What you have to do: Exactly as written, print out each entry in the data, with no pictures.

++++ Data extract ++++

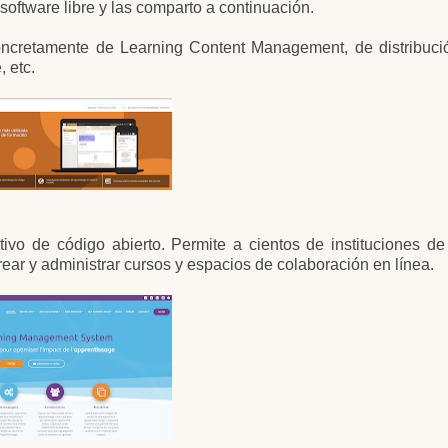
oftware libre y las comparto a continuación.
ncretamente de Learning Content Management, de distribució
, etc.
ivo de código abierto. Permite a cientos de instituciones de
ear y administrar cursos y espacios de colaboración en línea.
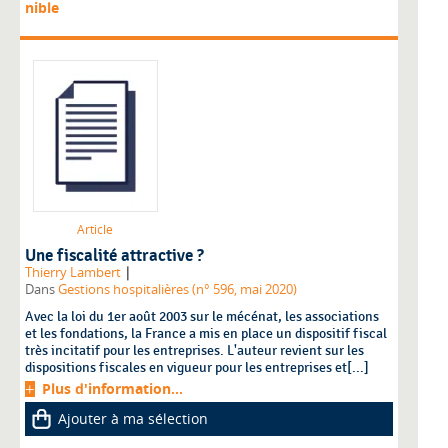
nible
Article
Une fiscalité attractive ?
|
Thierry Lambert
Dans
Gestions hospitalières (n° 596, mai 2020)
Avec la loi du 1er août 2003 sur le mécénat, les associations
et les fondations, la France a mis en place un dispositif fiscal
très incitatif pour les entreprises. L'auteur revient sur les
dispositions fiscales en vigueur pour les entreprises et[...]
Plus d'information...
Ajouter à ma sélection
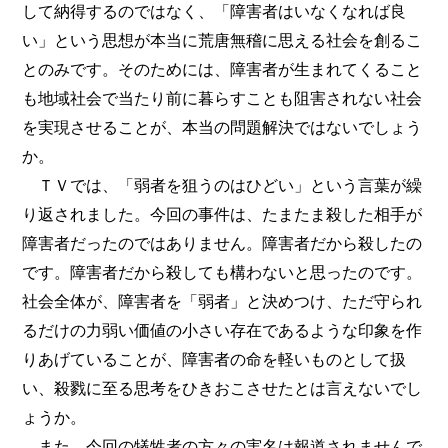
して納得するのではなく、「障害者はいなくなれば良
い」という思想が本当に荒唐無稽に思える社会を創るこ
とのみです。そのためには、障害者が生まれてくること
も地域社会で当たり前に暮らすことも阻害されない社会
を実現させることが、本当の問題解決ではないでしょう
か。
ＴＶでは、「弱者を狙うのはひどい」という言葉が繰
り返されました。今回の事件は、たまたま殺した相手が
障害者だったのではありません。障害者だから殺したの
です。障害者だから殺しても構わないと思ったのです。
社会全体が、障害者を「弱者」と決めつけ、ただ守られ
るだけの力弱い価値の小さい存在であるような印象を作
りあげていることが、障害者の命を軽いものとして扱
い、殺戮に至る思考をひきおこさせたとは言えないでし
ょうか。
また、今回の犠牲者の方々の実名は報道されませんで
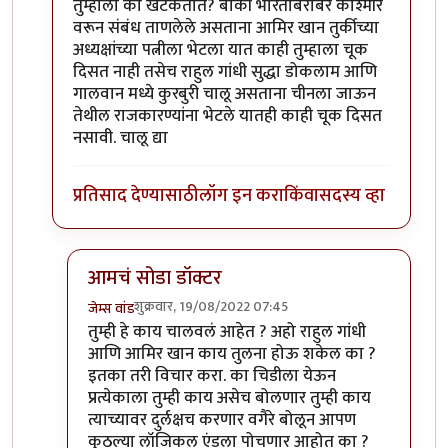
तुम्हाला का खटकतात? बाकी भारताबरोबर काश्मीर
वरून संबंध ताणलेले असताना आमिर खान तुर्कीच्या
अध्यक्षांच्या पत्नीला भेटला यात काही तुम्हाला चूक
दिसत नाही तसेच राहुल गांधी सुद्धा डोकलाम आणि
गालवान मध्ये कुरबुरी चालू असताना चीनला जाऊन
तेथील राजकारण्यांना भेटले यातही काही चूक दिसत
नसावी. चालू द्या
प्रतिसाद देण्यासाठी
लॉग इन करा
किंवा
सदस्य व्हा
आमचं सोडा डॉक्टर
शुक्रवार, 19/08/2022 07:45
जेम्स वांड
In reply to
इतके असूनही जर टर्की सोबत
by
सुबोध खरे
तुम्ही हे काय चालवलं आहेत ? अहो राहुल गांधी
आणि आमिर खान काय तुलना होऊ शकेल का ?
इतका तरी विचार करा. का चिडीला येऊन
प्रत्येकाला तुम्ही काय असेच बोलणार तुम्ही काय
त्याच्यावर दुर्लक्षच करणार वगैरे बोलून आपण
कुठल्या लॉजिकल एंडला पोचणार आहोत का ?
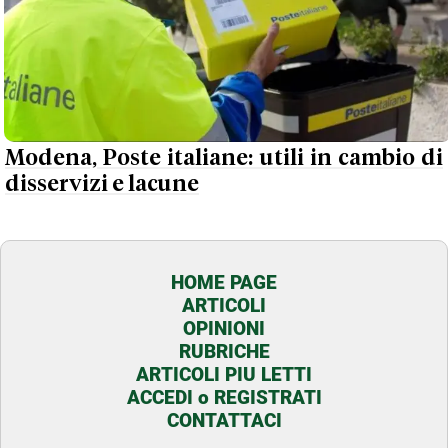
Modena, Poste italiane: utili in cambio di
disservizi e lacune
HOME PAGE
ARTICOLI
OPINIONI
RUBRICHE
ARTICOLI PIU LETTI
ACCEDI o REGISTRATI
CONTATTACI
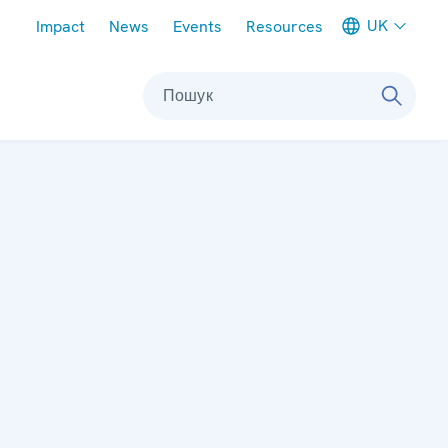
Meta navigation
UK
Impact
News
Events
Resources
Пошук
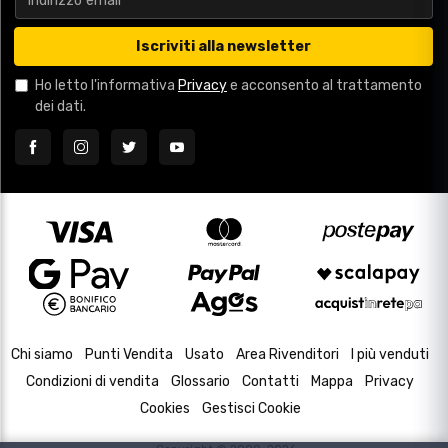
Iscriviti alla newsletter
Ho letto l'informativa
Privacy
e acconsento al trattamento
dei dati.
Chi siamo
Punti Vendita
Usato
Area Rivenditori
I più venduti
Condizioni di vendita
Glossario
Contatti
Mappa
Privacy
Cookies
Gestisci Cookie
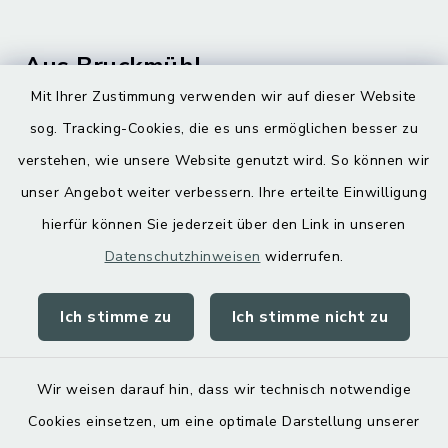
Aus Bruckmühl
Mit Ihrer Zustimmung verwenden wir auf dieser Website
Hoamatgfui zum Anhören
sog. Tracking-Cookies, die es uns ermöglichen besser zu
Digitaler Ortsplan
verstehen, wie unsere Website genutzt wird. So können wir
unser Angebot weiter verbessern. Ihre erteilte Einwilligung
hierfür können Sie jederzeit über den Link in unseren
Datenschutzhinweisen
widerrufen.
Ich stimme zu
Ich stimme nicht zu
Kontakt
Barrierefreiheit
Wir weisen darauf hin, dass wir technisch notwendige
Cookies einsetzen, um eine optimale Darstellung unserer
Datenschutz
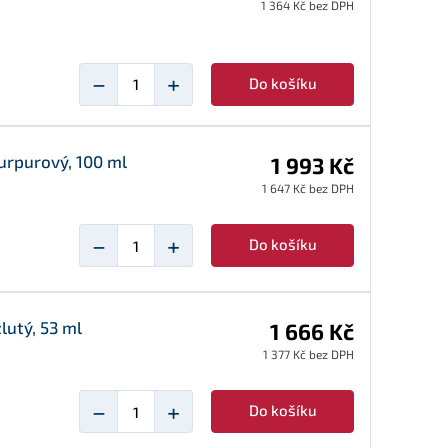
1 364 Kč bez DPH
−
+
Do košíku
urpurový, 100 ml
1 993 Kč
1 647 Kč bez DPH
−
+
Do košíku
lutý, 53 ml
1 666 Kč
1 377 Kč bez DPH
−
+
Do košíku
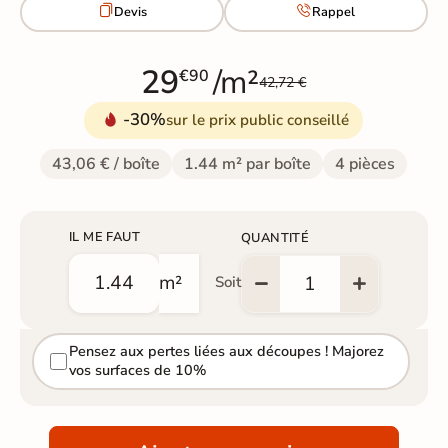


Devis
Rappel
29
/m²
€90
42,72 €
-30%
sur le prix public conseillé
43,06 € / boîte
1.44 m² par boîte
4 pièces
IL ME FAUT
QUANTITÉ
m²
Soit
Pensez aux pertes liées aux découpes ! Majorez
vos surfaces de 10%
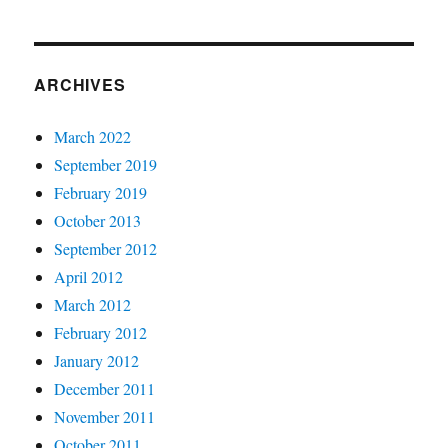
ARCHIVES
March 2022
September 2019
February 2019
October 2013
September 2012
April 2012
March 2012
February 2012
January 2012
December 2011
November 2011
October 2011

++++

Answer to the exercise:
oftware libre y las comparto a continuación.
ncretamente de Learning Content Management, de distribució
, etc.
ivo de código abierto. Permite a cientos de instituciones de
ear y administrar cursos y espacios de colaboración en línea.
nible
Article
Une fiscalité attractive ?
|
Thierry Lambert
Dans
Gestions hospitalières (n° 596, mai 2020)
Avec la loi du 1er août 2003 sur le mécénat, les associations
et les fondations, la France a mis en place un dispositif fiscal
très incitatif pour les entreprises. L'auteur revient sur les
dispositions fiscales en vigueur pour les entreprises et[...]
Plus d'information...
Ajouter à ma sélection
して納得するのではなく、「障害者はいなくなれば良
い」という思想が本当に荒唐無稽に思える社会を創るこ
とのみです。そのためには、障害者が生まれてくること
も地域社会で当たり前に暮らすことも阻害されない社会
を実現させることが、本当の問題解決ではないでしょう
か。
ＴＶでは、「弱者を狙うのはひどい」という言葉が繰
り返されました。今回の事件は、たまたま殺した相手が
障害者だったのではありません。障害者だから殺したの
です。障害者だから殺しても構わないと思ったのです。
社会全体が、障害者を「弱者」と決めつけ、ただ守られ
るだけの力弱い価値の小さい存在であるような印象を作
りあげていることが、障害者の命を軽いものとして扱
い、殺戮に至る思考をひきおこさせたとは言えないでし
ょうか。
また、今回の犠牲者の方々の実名は報道されませんで
तुम्हाला का खटकतात? बाकी भारताबरोबर काश्मीर
वरून संबंध ताणलेले असताना आमिर खान तुर्कीच्या
अध्यक्षांच्या पत्नीला भेटला यात काही तुम्हाला चूक
दिसत नाही तसेच राहुल गांधी सुद्धा डोकलाम आणि
गालवान मध्ये कुरबुरी चालू असताना चीनला जाऊन
तेथील राजकारण्यांना भेटले यातही काही चूक दिसत
नसावी. चालू द्या
प्रतिसाद देण्यासाठी
लॉग इन करा
किंवा
सदस्य व्हा
आमचं सोडा डॉक्टर
शुक्रवार, 19/08/2022 07:45
जेम्स वांड
In reply to
इतके असूनही जर टर्की सोबत
by
सुबोध खरे
तुम्ही हे काय चालवलं आहेत ? अहो राहुल गांधी
आणि आमिर खान काय तुलना होऊ शकेल का ?
इतका तरी विचार करा. का चिडीला येऊन
प्रत्येकाला तुम्ही काय असेच बोलणार तुम्ही काय
त्याच्यावर दुर्लक्षच करणार वगैरे बोलून आपण
कुठल्या लॉजिकल एंडला पोचणार आहोत का ?
Modena, Poste italiane: utili in cambio di
disservizi e lacune
HOME PAGE
ARTICOLI
OPINIONI
RUBRICHE
ARTICOLI PIU LETTI
ACCEDI o REGISTRATI
CONTATTACI
Meta navigation
UK
Impact
News
Events
Resources
Пошук
Iscriviti alla newsletter
Ho letto l'informativa
Privacy
e acconsento al trattamento
dei dati.
Chi siamo
Punti Vendita
Usato
Area Rivenditori
I più venduti
Condizioni di vendita
Glossario
Contatti
Mappa
Privacy
Cookies
Gestisci Cookie
Aus Bruckmühl
Mit Ihrer Zustimmung verwenden wir auf dieser Website
Hoamatgfui zum Anhören
sog. Tracking-Cookies, die es uns ermöglichen besser zu
Digitaler Ortsplan
verstehen, wie unsere Website genutzt wird. So können wir
unser Angebot weiter verbessern. Ihre erteilte Einwilligung
hierfür können Sie jederzeit über den Link in unseren
Datenschutzhinweisen
widerrufen.
Ich stimme zu
Ich stimme nicht zu
Kontakt
Barrierefreiheit
Wir weisen darauf hin, dass wir technisch notwendige
Cookies einsetzen, um eine optimale Darstellung unserer
Datenschutz
1 364 Kč bez DPH
−
+
Do košíku
urpurový, 100 ml
1 993 Kč
1 647 Kč bez DPH
−
+
Do košíku
lutý, 53 ml
1 666 Kč
1 377 Kč bez DPH
−
+
Do košíku


Devis
Rappel
29
/m²
€90
42,72 €
-30%
sur le prix public conseillé
43,06 € / boîte
1.44 m² par boîte
4 pièces
IL ME FAUT
QUANTITÉ
m²
Soit
Pensez aux pertes liées aux découpes ! Majorez
vos surfaces de 10%
ARCHIVES
March 2022
September 2019
February 2019
October 2013
September 2012
April 2012
March 2012
February 2012
January 2012
December 2011
November 2011
October 2011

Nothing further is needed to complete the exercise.